Tuesday, February 21, 2006

... for I have none left to give

Normally I would say something like "I don't know what's wrong with me," but this time I think I do know what it is. I'm suffering from very mild anxiety attacks and mediocre depression. Sad isn't it, that I know the symptoms so well that I can diagnose myself from long familiarity with these problems. I don't think I can live here anymore - it's too hard. I can't think in my apartment, I become apathetic to the world and all I want to do is dissolve into a puddle and let the scientists discover what happened to me. When I'm home (my parents house) I can think, I do act, I am myself. Here my chest tightens and I feel like I can't breathe, my head starts to pound, I don't eat, can't sleep, and all I want to do is leave. I know what's wrong with me, but I don't know what to do about it. It's not like I can leave - I have another 6 months on lease. I love my classes and the work and the papers, I just am falling behind because I can't think in the one place I need to be able to think. My heart is sore and wants to become hard to the world and to the people I am with. I am more critical and sad than I can ever remember. All I want to do is sleep and when I wake up, to wake up in a place that isn't here, that doesn't make me want to scream and cry at the same time.

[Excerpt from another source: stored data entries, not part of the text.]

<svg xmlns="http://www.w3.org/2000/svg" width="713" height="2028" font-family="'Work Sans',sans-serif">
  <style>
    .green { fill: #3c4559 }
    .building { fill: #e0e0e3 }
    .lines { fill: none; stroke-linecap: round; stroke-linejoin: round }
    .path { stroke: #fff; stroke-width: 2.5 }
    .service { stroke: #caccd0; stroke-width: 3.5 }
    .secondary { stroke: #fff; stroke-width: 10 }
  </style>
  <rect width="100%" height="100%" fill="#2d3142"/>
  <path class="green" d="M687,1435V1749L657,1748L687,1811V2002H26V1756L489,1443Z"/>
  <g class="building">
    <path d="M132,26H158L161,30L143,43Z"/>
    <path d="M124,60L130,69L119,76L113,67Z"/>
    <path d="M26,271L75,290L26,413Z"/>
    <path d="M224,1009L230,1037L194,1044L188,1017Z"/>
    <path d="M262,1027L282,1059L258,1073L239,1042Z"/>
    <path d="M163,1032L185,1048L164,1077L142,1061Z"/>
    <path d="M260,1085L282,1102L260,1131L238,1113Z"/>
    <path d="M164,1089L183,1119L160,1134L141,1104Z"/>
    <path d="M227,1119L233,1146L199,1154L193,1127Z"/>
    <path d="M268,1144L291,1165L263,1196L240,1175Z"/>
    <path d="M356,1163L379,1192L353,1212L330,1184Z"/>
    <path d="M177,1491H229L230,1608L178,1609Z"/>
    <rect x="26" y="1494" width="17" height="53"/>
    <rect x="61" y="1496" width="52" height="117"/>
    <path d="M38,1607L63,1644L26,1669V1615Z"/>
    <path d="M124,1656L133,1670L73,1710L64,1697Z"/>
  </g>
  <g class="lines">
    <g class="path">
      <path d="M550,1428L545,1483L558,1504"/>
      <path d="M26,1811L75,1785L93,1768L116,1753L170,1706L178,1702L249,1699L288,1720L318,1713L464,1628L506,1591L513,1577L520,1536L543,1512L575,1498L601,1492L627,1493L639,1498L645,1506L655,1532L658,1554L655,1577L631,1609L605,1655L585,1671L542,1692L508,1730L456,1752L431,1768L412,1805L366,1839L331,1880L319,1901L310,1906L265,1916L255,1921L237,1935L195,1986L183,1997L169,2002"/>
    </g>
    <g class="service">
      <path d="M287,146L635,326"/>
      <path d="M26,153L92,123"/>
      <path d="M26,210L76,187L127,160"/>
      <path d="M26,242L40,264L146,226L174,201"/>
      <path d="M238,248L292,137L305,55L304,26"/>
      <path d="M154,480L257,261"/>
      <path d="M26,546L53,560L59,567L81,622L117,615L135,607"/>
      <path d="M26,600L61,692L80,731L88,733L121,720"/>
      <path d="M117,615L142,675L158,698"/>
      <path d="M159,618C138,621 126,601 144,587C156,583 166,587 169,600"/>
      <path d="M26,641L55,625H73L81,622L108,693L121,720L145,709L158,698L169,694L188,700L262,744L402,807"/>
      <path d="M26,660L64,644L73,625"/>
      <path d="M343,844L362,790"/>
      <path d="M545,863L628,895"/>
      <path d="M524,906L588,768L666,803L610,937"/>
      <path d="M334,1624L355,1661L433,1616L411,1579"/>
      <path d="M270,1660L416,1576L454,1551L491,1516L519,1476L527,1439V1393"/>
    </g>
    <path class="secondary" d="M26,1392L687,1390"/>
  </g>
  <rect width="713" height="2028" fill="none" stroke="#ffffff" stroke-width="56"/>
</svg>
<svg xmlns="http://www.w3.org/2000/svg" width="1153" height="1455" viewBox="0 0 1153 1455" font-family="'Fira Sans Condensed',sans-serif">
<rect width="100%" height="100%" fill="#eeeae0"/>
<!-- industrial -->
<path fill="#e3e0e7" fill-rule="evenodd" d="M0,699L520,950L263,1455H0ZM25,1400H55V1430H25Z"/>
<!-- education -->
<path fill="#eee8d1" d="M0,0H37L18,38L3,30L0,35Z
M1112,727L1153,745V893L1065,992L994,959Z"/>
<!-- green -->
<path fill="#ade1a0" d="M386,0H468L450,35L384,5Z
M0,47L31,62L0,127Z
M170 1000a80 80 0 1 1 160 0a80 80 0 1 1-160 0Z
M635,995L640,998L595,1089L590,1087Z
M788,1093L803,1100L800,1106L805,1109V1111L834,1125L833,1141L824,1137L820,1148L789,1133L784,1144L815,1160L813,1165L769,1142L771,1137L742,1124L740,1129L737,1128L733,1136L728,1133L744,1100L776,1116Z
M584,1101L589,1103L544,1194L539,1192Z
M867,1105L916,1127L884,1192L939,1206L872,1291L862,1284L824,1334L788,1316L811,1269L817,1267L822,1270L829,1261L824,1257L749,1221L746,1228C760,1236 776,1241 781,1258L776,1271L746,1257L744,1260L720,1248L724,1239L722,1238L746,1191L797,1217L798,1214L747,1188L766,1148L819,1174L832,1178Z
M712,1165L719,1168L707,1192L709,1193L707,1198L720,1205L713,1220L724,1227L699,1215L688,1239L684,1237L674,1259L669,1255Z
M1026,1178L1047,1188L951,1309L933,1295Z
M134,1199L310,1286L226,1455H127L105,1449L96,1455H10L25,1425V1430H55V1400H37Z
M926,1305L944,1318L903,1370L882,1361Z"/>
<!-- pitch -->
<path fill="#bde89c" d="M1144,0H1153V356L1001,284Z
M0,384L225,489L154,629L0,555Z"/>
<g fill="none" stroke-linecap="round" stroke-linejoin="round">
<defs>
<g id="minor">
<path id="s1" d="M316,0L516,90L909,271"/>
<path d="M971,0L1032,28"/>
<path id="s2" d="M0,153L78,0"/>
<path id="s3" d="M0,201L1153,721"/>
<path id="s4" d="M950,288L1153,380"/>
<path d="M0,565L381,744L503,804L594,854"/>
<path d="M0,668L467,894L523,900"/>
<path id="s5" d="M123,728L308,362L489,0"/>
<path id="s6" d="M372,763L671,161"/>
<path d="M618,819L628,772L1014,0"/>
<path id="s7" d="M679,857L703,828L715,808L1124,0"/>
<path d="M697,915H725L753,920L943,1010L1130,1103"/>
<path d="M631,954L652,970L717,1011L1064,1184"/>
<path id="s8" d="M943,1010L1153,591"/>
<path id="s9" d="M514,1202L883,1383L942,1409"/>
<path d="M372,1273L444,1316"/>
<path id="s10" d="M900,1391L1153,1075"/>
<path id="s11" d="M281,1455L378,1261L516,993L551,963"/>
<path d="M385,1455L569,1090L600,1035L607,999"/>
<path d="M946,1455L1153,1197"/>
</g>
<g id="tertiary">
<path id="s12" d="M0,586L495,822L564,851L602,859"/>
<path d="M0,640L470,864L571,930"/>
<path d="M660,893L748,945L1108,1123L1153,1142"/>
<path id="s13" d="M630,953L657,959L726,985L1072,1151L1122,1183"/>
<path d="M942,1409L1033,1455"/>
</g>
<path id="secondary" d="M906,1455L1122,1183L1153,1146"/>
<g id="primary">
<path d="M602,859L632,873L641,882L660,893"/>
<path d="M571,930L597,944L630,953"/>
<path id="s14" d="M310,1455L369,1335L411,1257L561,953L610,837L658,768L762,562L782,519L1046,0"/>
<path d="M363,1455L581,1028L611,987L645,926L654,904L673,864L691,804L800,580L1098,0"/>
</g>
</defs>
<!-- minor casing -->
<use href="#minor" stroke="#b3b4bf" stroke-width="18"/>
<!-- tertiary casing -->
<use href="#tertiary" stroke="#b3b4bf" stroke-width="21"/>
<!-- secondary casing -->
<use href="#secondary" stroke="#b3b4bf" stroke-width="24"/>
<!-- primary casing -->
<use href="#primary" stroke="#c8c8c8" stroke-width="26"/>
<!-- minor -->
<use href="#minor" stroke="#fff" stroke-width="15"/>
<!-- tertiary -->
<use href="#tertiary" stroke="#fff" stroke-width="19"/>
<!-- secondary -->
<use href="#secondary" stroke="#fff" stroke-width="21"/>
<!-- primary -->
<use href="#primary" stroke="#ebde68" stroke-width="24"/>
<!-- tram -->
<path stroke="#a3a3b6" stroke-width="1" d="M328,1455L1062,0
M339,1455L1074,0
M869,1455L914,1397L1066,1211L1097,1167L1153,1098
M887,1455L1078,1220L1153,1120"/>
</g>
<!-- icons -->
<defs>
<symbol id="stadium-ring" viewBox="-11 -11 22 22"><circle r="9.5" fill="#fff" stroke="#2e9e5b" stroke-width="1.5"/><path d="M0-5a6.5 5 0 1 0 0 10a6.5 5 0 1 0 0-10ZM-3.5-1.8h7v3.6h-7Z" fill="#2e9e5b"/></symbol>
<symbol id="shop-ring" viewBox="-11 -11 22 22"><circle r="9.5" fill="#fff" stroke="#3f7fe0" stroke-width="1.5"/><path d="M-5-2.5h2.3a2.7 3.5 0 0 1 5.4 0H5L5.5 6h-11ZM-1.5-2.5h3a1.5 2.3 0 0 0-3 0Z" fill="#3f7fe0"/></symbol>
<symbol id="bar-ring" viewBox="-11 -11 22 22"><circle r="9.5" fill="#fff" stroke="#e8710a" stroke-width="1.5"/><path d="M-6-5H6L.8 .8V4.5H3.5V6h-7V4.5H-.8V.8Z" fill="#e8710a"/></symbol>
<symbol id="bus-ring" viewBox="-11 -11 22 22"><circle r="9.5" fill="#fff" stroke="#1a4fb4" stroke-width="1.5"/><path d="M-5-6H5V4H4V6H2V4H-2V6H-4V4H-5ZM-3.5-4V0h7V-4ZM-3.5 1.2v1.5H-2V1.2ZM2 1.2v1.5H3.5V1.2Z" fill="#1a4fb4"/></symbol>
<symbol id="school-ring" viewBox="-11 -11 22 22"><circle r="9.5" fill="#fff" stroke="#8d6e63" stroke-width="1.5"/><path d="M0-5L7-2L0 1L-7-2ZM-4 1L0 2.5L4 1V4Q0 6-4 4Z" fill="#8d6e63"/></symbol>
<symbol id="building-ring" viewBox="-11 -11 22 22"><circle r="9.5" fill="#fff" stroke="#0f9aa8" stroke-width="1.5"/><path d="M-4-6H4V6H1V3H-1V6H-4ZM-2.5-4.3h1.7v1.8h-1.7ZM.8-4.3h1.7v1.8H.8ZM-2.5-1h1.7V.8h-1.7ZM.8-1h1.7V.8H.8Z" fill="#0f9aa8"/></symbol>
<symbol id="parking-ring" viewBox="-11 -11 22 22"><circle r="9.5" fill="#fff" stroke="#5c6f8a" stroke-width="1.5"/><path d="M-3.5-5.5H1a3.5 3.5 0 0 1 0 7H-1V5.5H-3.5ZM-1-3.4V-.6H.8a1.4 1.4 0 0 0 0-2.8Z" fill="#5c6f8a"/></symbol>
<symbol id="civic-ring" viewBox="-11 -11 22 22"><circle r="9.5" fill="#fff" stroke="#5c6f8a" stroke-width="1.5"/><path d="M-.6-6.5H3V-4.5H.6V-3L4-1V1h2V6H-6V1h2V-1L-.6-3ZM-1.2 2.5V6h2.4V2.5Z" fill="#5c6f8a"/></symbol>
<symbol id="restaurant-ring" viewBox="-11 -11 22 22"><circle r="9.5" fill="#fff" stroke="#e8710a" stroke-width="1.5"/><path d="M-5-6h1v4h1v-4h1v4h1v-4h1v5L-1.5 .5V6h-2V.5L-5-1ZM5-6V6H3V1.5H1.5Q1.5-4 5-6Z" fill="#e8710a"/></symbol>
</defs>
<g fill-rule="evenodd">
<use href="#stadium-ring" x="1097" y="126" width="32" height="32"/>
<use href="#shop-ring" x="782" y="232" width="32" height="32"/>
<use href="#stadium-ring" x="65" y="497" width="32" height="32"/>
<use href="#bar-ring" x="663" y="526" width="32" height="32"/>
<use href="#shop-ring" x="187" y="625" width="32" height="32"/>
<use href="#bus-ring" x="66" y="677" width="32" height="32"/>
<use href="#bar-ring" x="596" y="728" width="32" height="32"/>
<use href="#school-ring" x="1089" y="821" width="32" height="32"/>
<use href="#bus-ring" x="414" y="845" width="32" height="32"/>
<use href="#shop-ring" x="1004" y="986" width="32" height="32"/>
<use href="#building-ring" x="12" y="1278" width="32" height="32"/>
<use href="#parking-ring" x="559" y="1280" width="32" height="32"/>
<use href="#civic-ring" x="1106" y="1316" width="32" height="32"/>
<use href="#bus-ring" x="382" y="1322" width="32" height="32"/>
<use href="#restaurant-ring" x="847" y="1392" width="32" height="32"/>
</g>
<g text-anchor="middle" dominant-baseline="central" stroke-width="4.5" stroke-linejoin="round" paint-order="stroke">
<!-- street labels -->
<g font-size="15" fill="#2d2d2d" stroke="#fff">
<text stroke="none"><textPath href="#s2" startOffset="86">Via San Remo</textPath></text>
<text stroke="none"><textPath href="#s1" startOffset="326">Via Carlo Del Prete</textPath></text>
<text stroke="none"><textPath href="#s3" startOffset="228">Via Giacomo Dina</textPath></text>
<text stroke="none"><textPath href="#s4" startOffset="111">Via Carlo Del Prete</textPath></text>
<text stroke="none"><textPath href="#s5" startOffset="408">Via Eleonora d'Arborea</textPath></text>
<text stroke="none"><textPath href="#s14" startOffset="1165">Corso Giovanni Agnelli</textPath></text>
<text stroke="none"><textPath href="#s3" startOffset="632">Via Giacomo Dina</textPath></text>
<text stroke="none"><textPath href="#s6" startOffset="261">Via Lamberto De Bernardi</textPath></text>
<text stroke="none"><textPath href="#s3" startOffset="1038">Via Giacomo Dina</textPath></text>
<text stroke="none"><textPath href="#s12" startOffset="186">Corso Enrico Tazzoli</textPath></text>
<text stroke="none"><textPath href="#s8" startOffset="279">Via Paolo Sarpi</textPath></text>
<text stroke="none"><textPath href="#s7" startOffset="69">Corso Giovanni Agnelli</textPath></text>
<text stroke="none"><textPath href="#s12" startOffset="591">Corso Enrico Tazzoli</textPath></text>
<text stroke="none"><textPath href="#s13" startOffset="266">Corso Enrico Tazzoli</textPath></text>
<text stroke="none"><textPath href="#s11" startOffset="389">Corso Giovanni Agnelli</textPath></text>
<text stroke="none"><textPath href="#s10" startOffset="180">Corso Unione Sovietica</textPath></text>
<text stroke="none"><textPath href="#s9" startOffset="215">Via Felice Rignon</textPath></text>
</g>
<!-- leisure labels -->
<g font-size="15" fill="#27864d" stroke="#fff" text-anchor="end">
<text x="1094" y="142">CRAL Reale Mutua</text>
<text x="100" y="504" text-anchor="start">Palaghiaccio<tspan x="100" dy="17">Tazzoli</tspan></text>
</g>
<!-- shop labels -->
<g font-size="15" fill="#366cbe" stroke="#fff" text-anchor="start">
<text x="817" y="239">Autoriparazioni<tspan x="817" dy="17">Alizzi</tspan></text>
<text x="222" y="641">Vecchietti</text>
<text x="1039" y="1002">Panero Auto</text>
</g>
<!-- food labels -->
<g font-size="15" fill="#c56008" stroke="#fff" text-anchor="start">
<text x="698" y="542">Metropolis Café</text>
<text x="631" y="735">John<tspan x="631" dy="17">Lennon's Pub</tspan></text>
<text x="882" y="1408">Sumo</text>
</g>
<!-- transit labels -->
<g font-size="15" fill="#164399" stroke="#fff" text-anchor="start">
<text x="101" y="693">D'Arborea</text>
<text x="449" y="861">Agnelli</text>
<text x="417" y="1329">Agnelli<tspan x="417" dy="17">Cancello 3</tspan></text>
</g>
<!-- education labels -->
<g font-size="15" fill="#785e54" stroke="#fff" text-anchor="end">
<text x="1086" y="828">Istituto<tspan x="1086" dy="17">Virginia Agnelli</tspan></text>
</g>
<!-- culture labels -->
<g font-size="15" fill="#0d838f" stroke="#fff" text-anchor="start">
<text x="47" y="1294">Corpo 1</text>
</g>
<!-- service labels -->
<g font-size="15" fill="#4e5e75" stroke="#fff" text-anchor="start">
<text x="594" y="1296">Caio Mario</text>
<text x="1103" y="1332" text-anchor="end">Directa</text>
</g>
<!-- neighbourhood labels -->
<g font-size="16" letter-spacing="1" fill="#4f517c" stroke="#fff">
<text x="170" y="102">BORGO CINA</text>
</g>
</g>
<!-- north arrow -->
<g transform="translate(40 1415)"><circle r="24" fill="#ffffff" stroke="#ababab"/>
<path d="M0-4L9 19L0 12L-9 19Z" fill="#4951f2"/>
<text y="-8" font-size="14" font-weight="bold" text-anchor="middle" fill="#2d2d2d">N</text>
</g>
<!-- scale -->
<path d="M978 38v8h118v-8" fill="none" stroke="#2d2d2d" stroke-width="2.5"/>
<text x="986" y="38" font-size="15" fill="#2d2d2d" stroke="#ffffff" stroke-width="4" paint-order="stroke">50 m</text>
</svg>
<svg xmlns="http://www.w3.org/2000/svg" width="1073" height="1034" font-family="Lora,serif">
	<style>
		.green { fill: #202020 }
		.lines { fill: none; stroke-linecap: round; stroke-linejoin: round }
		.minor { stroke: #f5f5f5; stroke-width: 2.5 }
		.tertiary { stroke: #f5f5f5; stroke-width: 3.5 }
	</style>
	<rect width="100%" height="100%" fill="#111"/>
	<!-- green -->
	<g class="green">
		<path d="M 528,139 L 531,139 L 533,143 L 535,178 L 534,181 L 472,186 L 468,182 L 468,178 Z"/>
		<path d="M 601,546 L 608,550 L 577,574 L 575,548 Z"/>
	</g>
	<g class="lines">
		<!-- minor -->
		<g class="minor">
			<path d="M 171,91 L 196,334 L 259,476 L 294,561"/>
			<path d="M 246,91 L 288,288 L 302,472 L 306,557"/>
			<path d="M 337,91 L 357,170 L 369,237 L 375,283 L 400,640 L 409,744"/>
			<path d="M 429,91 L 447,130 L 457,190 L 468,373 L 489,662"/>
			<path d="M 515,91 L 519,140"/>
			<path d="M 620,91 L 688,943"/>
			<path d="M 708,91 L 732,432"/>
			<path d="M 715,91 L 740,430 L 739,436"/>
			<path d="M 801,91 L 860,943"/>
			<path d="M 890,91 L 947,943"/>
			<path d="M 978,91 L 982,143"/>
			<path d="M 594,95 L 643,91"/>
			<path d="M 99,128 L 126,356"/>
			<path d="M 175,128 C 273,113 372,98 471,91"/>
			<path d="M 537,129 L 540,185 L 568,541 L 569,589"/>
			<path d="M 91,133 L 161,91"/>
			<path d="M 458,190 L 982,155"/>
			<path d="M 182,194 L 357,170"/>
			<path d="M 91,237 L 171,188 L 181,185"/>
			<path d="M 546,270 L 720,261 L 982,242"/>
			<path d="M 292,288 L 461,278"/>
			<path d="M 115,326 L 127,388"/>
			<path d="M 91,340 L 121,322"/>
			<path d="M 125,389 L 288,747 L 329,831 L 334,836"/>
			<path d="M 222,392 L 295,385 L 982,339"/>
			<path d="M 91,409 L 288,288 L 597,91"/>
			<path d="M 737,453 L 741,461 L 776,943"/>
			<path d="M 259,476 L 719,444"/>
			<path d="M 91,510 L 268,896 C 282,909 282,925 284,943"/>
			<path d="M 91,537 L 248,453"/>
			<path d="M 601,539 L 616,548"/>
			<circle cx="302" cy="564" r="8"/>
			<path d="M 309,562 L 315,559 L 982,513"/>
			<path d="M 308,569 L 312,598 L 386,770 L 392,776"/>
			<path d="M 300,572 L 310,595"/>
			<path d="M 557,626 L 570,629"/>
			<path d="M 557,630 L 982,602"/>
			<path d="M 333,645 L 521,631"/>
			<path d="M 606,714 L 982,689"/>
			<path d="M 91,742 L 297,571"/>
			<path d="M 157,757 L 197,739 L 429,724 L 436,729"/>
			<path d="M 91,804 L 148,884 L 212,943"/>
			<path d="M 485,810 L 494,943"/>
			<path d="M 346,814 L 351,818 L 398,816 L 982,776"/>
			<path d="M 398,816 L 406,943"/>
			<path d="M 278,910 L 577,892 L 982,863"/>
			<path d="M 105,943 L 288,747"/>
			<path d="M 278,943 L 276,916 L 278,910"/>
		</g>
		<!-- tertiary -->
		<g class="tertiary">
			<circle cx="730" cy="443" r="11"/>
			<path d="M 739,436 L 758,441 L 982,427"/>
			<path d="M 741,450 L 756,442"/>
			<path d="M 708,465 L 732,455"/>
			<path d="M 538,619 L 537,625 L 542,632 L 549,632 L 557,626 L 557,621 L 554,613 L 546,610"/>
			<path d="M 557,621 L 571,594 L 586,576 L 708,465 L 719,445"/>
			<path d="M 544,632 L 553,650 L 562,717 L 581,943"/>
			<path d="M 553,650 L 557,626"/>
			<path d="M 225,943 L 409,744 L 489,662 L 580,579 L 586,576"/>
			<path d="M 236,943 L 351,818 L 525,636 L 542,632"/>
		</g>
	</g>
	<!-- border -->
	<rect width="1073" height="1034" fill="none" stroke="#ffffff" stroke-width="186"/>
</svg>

Stop yelling at me! You have no right to talk to me like that, no right! I will not be your punching bag because you need to vent! Leave me alone... leave me in peace and let me think - think in peace, be in peace.

Dear Lord, sweep me up into Your arms - fly me to Your place of rest. Wrap Your wings of peace around my shoulders and never let me go. Sing me sweet songs that let me sleep, sleep in Your house for one night - and may it be like a thousand. One day spent with you O God is better than a thousand spent on Earth. Let each tear and blood drop that was spent heal my soul and make rich a dry and barren land. You O Lord are my Savior and my God; let me not forget Your precepts and Your ways. My God, My God - you are my refuge, my fortress in whom I place all my trust. Judge me with mercy for I am weak and frail. Forgive me Father, for I have sinned - sinned against You and my fellow man. Cover me in Your feathers and allow me to walk in Your ways, walk in the light of Your holiness. I am not worthy, yet You love me and give me life when I deserve only death. Give me strength for I have none, give me love for I have none left to give. Give me mercy but I deserve none, give me peace when I am but chaos without You.

1 Comments:

Anonymous Anonymous said...

Awesome prayer Becky, keep it up. I have faith in you and always remember not to give up on faith. And to turn to God, as He will show you the way.